Ionce had a summer job as a janitor. I worked alongside an older man who had been doing it a long time. Since I was young and energetic, I would finish my tasks quickly, then ask the boss what else he wanted me to do.
After a few days of observing this, the older janitor yanked me aside.
“Listen,” he said, “if you keep showing ’em you can do that much, they’ll just expect it every time.”
I believe he was right. I also believe it works in reverse. Show people how little can be expected and, pretty soon, they expect very little.
Which brings us to the scandal of the week, President Clinton and his alleged affair with an intern, Monica Lewinsky.
It was fascinating to watch this story develop. When the charges first surfaced, there was a yawning reaction from the American public. Only after every newspaper, radio talk show and TV morning program devoted itself to the subject did people seem to be bothered — mostly because they were being told how much they should be bothered.
“These are the most serious charges yet,” said former Clinton aide George Stephanopolous on “Good Morning America.”
“Serious trouble,’ said political pundit Tim Russert on the “Today Show.”
“Impeachment might very well be an option,” said Rep. Henry Hyde, chairman of the House Judiciary Committee, who just happens to be a Republican.

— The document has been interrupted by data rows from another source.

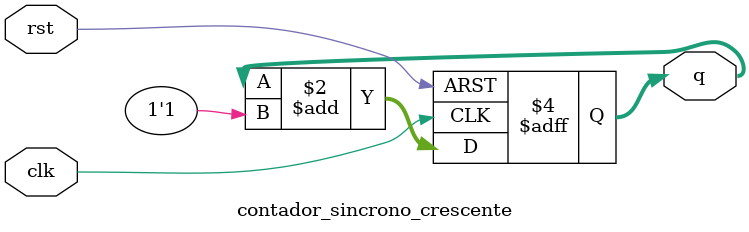
<source format=v>
module contador_sincrono_crescente (
    input  wire clk,     
    input  wire rst,    
    output reg  [3:0] q  
);
	initial q = 4'b0000;	

    always @(posedge clk or posedge rst) begin
        if (rst)
            q <= 4'b0000;          
        else
            q <= q + 1'b1;          
    end

endmodule

</source>
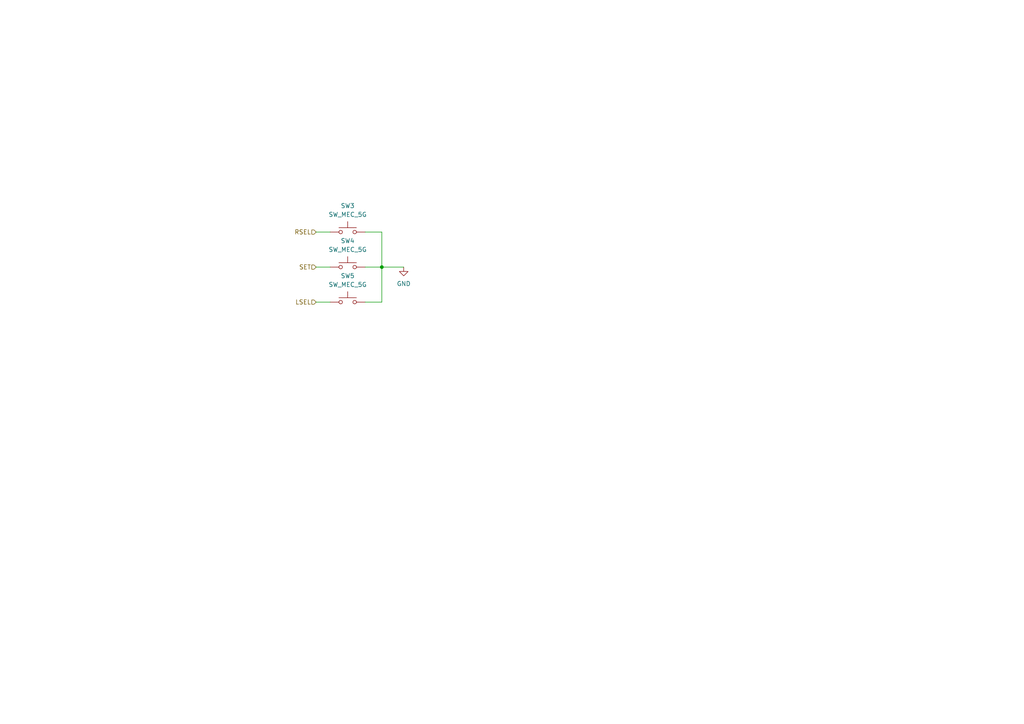
<source format=kicad_sch>
(kicad_sch (version 20211123) (generator eeschema)

  (uuid fb45139d-9366-4813-8f2d-df9ca46802fa)

  (paper "A4")

  

  (junction (at 110.744 77.47) (diameter 0) (color 0 0 0 0)
    (uuid d9366b4b-34bb-46b5-b76d-6135fd4ca8fe)
  )

  (wire (pts (xy 105.918 87.63) (xy 110.744 87.63))
    (stroke (width 0) (type default) (color 0 0 0 0))
    (uuid 0b439a31-b790-453a-bc6d-3daea1c848f2)
  )
  (wire (pts (xy 110.744 77.47) (xy 105.918 77.47))
    (stroke (width 0) (type default) (color 0 0 0 0))
    (uuid 1ff411da-651a-4412-add3-8b2d98eb848d)
  )
  (wire (pts (xy 91.694 77.47) (xy 95.758 77.47))
    (stroke (width 0) (type default) (color 0 0 0 0))
    (uuid 233f2a9d-1ea3-45c8-a2a1-0ac9bb5e84bb)
  )
  (wire (pts (xy 91.694 67.31) (xy 95.758 67.31))
    (stroke (width 0) (type default) (color 0 0 0 0))
    (uuid 4d148282-d37e-4b1b-b901-0e76d8405117)
  )
  (wire (pts (xy 110.744 67.31) (xy 110.744 77.47))
    (stroke (width 0) (type default) (color 0 0 0 0))
    (uuid 5ba06996-b97a-4f24-aa88-d60e9ace1684)
  )
  (wire (pts (xy 91.694 87.63) (xy 95.758 87.63))
    (stroke (width 0) (type default) (color 0 0 0 0))
    (uuid 82167ab5-3c3c-43d6-9413-822a2acf8f0b)
  )
  (wire (pts (xy 110.744 87.63) (xy 110.744 77.47))
    (stroke (width 0) (type default) (color 0 0 0 0))
    (uuid 9830b656-25be-4efc-9869-89db9f465197)
  )
  (wire (pts (xy 110.744 77.47) (xy 117.094 77.47))
    (stroke (width 0) (type default) (color 0 0 0 0))
    (uuid 9ff8b031-d0bc-40ad-9d57-63831649588c)
  )
  (wire (pts (xy 105.918 67.31) (xy 110.744 67.31))
    (stroke (width 0) (type default) (color 0 0 0 0))
    (uuid ff65eaca-ce04-4b36-bdea-c548431d4593)
  )

  (hierarchical_label "RSEL" (shape input) (at 91.694 67.31 180)
    (effects (font (size 1.27 1.27)) (justify right))
    (uuid 79d83b4f-b3f0-4463-bc81-46d165966fee)
  )
  (hierarchical_label "LSEL" (shape input) (at 91.694 87.63 180)
    (effects (font (size 1.27 1.27)) (justify right))
    (uuid c9ba8385-535d-4b0e-a09a-0e71fd9b5e31)
  )
  (hierarchical_label "SET" (shape input) (at 91.694 77.47 180)
    (effects (font (size 1.27 1.27)) (justify right))
    (uuid d76335f0-71e4-45f5-b0df-28fee3283d56)
  )

  (symbol (lib_id "Switch:SW_MEC_5G") (at 100.838 77.47 0) (unit 1)
    (in_bom yes) (on_board yes) (fields_autoplaced)
    (uuid 8de4b733-c053-49c8-9923-d9d4ee38738e)
    (property "Reference" "SW4" (id 0) (at 100.838 69.85 0))
    (property "Value" "SW_MEC_5G" (id 1) (at 100.838 72.39 0))
    (property "Footprint" "Button_Switch_THT:SW_Tactile_SPST_Angled_PTS645Vx58-2LFS" (id 2) (at 100.838 72.39 0)
      (effects (font (size 1.27 1.27)) hide)
    )
    (property "Datasheet" "http://www.apem.com/int/index.php?controller=attachment&id_attachment=488" (id 3) (at 100.838 72.39 0)
      (effects (font (size 1.27 1.27)) hide)
    )
    (pin "1" (uuid 199dcd2b-ee68-472b-8b76-77ce5a949f46))
    (pin "3" (uuid 95125a24-56f6-47f5-82f1-d0b2e43d635b))
    (pin "2" (uuid d99c4540-9383-4c76-b758-c2955def0a1e))
    (pin "4" (uuid 4554e061-2cfd-4ff4-ad57-7d218a81b632))
  )

  (symbol (lib_id "power:GND") (at 117.094 77.47 0) (unit 1)
    (in_bom yes) (on_board yes) (fields_autoplaced)
    (uuid aa6465e1-f1e2-4ce3-96c4-c1a5f9058bb7)
    (property "Reference" "#PWR0127" (id 0) (at 117.094 83.82 0)
      (effects (font (size 1.27 1.27)) hide)
    )
    (property "Value" "GND" (id 1) (at 117.094 82.296 0))
    (property "Footprint" "" (id 2) (at 117.094 77.47 0)
      (effects (font (size 1.27 1.27)) hide)
    )
    (property "Datasheet" "" (id 3) (at 117.094 77.47 0)
      (effects (font (size 1.27 1.27)) hide)
    )
    (pin "1" (uuid dda1c6d5-eb77-46c3-8fb9-bbfc36e3f578))
  )

  (symbol (lib_id "Switch:SW_MEC_5G") (at 100.838 87.63 0) (unit 1)
    (in_bom yes) (on_board yes) (fields_autoplaced)
    (uuid b0c1da33-d24f-48c8-b65f-958b07a9d4e1)
    (property "Reference" "SW5" (id 0) (at 100.838 80.01 0))
    (property "Value" "SW_MEC_5G" (id 1) (at 100.838 82.55 0))
    (property "Footprint" "Button_Switch_THT:SW_Tactile_SPST_Angled_PTS645Vx58-2LFS" (id 2) (at 100.838 82.55 0)
      (effects (font (size 1.27 1.27)) hide)
    )
    (property "Datasheet" "http://www.apem.com/int/index.php?controller=attachment&id_attachment=488" (id 3) (at 100.838 82.55 0)
      (effects (font (size 1.27 1.27)) hide)
    )
    (pin "1" (uuid 77269e16-77fe-4f2c-b158-30801aa3ce0d))
    (pin "3" (uuid 1672c087-a414-4e62-a4a9-5e71e30feb15))
    (pin "2" (uuid f1b224d4-863b-4635-90ef-2c07275f60a3))
    (pin "4" (uuid e3a64179-0745-407f-a066-5c295028bc80))
  )

  (symbol (lib_id "Switch:SW_MEC_5G") (at 100.838 67.31 0) (unit 1)
    (in_bom yes) (on_board yes) (fields_autoplaced)
    (uuid dc0a311b-5d21-409f-9125-324276690f4e)
    (property "Reference" "SW3" (id 0) (at 100.838 59.69 0))
    (property "Value" "SW_MEC_5G" (id 1) (at 100.838 62.23 0))
    (property "Footprint" "Button_Switch_THT:SW_Tactile_SPST_Angled_PTS645Vx58-2LFS" (id 2) (at 100.838 62.23 0)
      (effects (font (size 1.27 1.27)) hide)
    )
    (property "Datasheet" "http://www.apem.com/int/index.php?controller=attachment&id_attachment=488" (id 3) (at 100.838 62.23 0)
      (effects (font (size 1.27 1.27)) hide)
    )
    (pin "1" (uuid 128c559c-4d27-424f-bc8c-d12f289a4348))
    (pin "3" (uuid 0f186092-2a86-4a9f-8639-8f635432b3e9))
    (pin "2" (uuid 780c1b15-37e0-498d-8c06-46cd39a47c76))
    (pin "4" (uuid 22edf69f-5823-4ebd-97af-2a2d77b1d2d3))
  )
)

</source>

Of course, these experts also said that that impeachment would come as a result of public pressure. Yet one survey taken in the heat of these charges still showed less than half of the American public thought an affair with Lewinsky was grounds for impeachment, and barely half thought that lying about it was.
Diminishing expectations, remember?
With a shrug
Now, you might ask why a 51-year-old president putting the moves on a 21-year-old intern doesn’t bother us as much the fact that he might be covering it up. After all, we’re talking adultery. Not to mention the troubling idea that any attractive young woman who comes to the White House for exposure to politics might get exposure she didn’t count on.
Can you see the parents of future interns, waving their daughter good-bye as she gets on the bus? “Take care sweetheart! …Dress warmly! …Don’t let the president gets his hands on you!”
And yet, most Americans took this Lewinsky story with a shrug. Why? Because we’ve already endured two years of charges about the president pulling down his pants for Paula Jones. We’ve already heard accusations of cheating sex from Gennifer Flowers. We’ve listened to countless wails about improper fund-raising, draft-dodging, marijuana smoking.
It’s not that these are small charges. But Americans tire of pointed fingers that never touch the mark. And another thing, something the self-absorbed Washington pundits can’t seem to comprehend.
We have become so used to fame equaling bad behavior, we almost expect it.
Lowest common denominator
Consider this: In the same week that Clinton faced his sleeping-with-the-intern charge, basketball star Chris Webber was arrested outside Washington on charges of assaulting a police officer, and possession of and driving under the influence of marijuana.
He was playing for his team the very next night. No shame. No interruption. A few people booed. Then he slam-dunked and they all cheered. This is how much people cared that Webber — who sold himself as a good, smart, principled person — was now in trouble with the law.
Again, it’s not because these charges don’t matter. It’s just hard to think of famous people anymore who don’t flaunt an embarrassing blemish. Movie stars cheat on each other and get into drugs. Athletes beat their wives. Rap stars are charged with murder. And still we buy their movies, tickets and records.
So what does celebrity behavior have to do with the president? Plenty. Because as a country ruled by celebrity, we can barely tell the difference. In many ways, America is divided into the famous people, and the not-famous people. And to paraphrase F. Scott Fitzgerald, it seems the famous are different than you and me.
So instead of seeing Clinton as the man we elected to uphold the austere tradition of the presidency, highest office in the land, we absorb him as another famous person we see on TV, behaving badly. Hey, John F. Kennedy did it? And we liked him.
This is pretty sad. It seems to me, that if we elect a man to represent the best in us, he shouldn’t be displaying the worst. But it’s the same lowering of standards that made cheating on your taxes or lying to your neighbor almost expected behavior.
Maybe, if it proves true, this will be the scandal that breaks Clinton. Or maybe it will dissolve into a he said-she said.
Either, way, when they call Clinton the Teflon president, I’m not sure they mean the bad stuff doesn’t stick to him. It may be that it doesn’t stick with us.